Beneath this instruction is a block of data; output from it exactly the lines that run from the one containing "Hautes Alpes" through the one containing "интернатовской столовой — шашлыки, а также", inclusive.

○ ○ ○ ○ ○ ○ ○

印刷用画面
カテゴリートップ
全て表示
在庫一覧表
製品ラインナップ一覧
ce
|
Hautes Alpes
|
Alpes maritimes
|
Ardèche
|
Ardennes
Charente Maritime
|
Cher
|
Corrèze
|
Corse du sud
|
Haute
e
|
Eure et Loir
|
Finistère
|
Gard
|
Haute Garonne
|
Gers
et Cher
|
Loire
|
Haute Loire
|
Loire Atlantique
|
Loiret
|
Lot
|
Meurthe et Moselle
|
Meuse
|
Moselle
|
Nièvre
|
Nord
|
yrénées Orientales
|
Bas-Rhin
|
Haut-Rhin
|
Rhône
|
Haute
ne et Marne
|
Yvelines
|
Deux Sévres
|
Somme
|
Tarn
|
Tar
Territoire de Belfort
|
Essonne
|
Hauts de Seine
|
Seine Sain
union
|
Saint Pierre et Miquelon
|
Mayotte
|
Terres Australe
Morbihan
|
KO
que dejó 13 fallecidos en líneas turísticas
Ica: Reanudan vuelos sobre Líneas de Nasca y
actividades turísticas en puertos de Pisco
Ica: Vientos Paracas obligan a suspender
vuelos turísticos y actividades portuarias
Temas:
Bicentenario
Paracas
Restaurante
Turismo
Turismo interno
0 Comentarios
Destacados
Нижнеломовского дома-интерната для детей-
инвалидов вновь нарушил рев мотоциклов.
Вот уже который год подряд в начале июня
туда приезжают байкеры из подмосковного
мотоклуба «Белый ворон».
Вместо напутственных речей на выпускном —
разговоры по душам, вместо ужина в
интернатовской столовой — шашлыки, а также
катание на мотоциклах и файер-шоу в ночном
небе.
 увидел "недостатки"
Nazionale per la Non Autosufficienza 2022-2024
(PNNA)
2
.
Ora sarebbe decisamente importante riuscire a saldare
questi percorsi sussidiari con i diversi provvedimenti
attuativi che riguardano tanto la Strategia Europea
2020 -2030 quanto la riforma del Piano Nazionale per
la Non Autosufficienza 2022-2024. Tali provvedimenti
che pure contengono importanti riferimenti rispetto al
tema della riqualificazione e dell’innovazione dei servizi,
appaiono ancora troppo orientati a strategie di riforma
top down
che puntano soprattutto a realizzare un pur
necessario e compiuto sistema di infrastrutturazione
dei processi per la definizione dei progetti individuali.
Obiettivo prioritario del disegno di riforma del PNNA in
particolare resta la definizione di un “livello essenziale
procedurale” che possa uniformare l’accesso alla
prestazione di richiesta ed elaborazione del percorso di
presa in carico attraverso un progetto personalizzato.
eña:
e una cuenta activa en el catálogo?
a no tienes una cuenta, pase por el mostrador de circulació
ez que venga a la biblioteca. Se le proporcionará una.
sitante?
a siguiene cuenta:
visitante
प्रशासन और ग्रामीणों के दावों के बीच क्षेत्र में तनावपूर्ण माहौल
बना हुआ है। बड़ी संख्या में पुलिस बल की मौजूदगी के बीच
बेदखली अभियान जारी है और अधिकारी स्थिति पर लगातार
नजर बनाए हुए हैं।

○ ○ ○ ○ ○ ○ ○

■ **Answer below**
Hautes Alpes
|
Alpes maritimes
|
Ardèche
|
Ardennes
Charente Maritime
|
Cher
|
Corrèze
|
Corse du sud
|
Haute
e
|
Eure et Loir
|
Finistère
|
Gard
|
Haute Garonne
|
Gers
et Cher
|
Loire
|
Haute Loire
|
Loire Atlantique
|
Loiret
|
Lot
|
Meurthe et Moselle
|
Meuse
|
Moselle
|
Nièvre
|
Nord
|
yrénées Orientales
|
Bas-Rhin
|
Haut-Rhin
|
Rhône
|
Haute
ne et Marne
|
Yvelines
|
Deux Sévres
|
Somme
|
Tarn
|
Tar
Territoire de Belfort
|
Essonne
|
Hauts de Seine
|
Seine Sain
union
|
Saint Pierre et Miquelon
|
Mayotte
|
Terres Australe
Morbihan
|
KO
que dejó 13 fallecidos en líneas turísticas
Ica: Reanudan vuelos sobre Líneas de Nasca y
actividades turísticas en puertos de Pisco
Ica: Vientos Paracas obligan a suspender
vuelos turísticos y actividades portuarias
Temas:
Bicentenario
Paracas
Restaurante
Turismo
Turismo interno
0 Comentarios
Destacados
Нижнеломовского дома-интерната для детей-
инвалидов вновь нарушил рев мотоциклов.
Вот уже который год подряд в начале июня
туда приезжают байкеры из подмосковного
мотоклуба «Белый ворон».
Вместо напутственных речей на выпускном —
разговоры по душам, вместо ужина в
интернатовской столовой — шашлыки, а также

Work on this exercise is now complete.